The purpose of this project work is based on the relative performance of monetary policy in the Nigerian economy. This work discussed the meaning of monetary policy is as combination of measures designed to regulate the value, supply and cost of money in an economy in consonance with the expected value of economies activities. The study shows further, the aims and objectives of monetary policy which includes price stability, maintenance of balance of payment equilibrium, promotion of employment, tackling inflation, output growth and sustainable development. The literature review shed more light on conceptual and evolutionary framework of monetary policy in Nigeria, review of monetary policy before and offer the structural adjustment programme (SAP), and appraisal of the performance of monetary policy in Nigeria were thoroughly discussed. also appropriate measures for managing inflation in the economy were also suggested from the research instruments and techniques, if was observed that there are leakages in velocity of money through corrupt practices in the system and diabolic means of creating cash flow which causes inflation, multiplicity of unemployment and low output growth. The research work, also showed the interplay between the gross domestic product (GDP) and other monetary policy variables (real exchange rate, real interest rate, money supply and liquidity ratio), and their respective contribution to the economy. In conclusion this project suggests total means of curling corruption using the various law enforcements in the country.
1.0 INTRODUCTION
1.1 BACKGROUND OF THE STUDY
For most economies, the objectives of monetary policy include price stability, maintenance of balance of payments equilibrium, promotion of employment and output growth, sustainable development. These objectives are necessary for the attainment of internal and external balance, and the promotion of long run economic growth. The importance of price stability derives from the harmful effect of price volatility which undermines the objectives. This is indeed a general consensus that domestic price fluctuations undermines the role of monetary values as a store of value, and frustrate investments and growth.

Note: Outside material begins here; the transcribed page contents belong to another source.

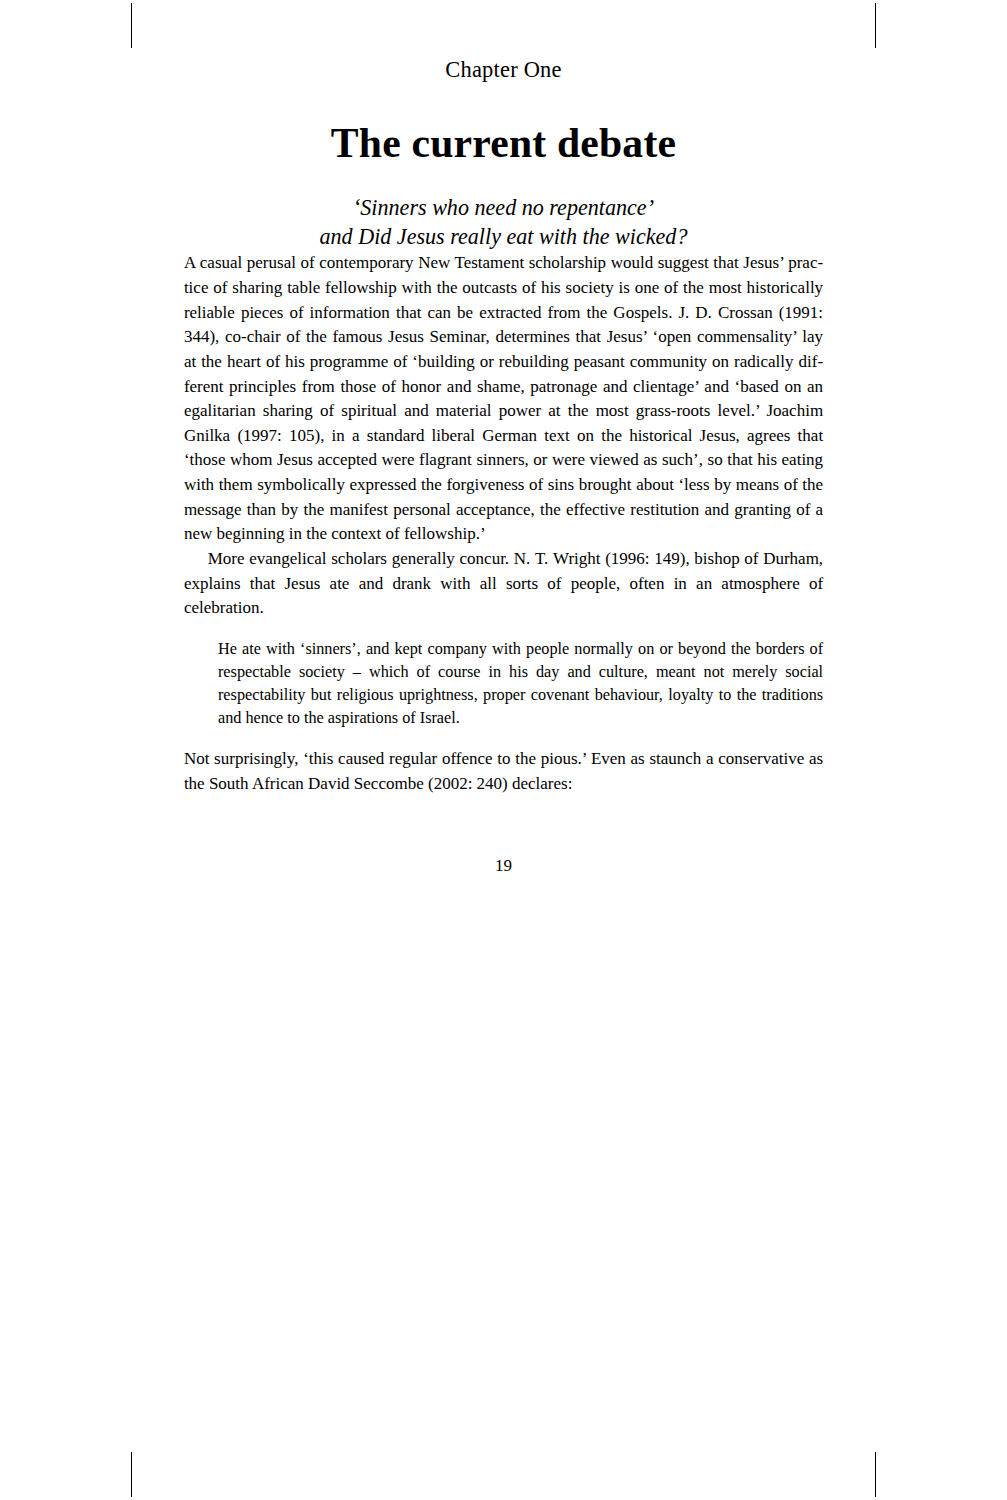Chapter One
The current debate
‘Sinners who need no repentance’
and Did Jesus really eat with the wicked?
A casual perusal of contemporary New Testament scholarship would suggest that Jesus’ practice of sharing table fellowship with the outcasts of his society is one of the most historically reliable pieces of information that can be extracted from the Gospels. J. D. Crossan (1991: 344), co-chair of the famous Jesus Seminar, determines that Jesus’ ‘open commensality’ lay at the heart of his programme of ‘building or rebuilding peasant community on radically different principles from those of honor and shame, patronage and clientage’ and ‘based on an egalitarian sharing of spiritual and material power at the most grass-roots level.’ Joachim Gnilka (1997: 105), in a standard liberal German text on the historical Jesus, agrees that ‘those whom Jesus accepted were flagrant sinners, or were viewed as such’, so that his eating with them symbolically expressed the forgiveness of sins brought about ‘less by means of the message than by the manifest personal acceptance, the effective restitution and granting of a new beginning in the context of fellowship.’
More evangelical scholars generally concur. N. T. Wright (1996: 149), bishop of Durham, explains that Jesus ate and drank with all sorts of people, often in an atmosphere of celebration.
He ate with ‘sinners’, and kept company with people normally on or beyond the borders of respectable society – which of course in his day and culture, meant not merely social respectability but religious uprightness, proper covenant behaviour, loyalty to the traditions and hence to the aspirations of Israel.
Not surprisingly, ‘this caused regular offence to the pious.’ Even as staunch a conservative as the South African David Seccombe (2002: 240) declares:
19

Ajayi and Ojo (1981) and fisher (1993), empirical states on inflation, growth and productivity have confirmed the long run inverse relationship between inflation and growth. When decomposed into its components, that is growth due to capital accumulation, productivity growth, and the growth rate of the labour force, the negative association between inflation and growth has been traced to the strong negative relationship between it and capital accumulation as well as productivity growth respectively. The importance of these empirical findings is that stable prices are essential for growth due to capital accumulation, productivity growth, and the growth rate of the labour force, the negative association between inflation and growth has been traced to the strong negative relationship between it and capital accumulation as well as productivity growth.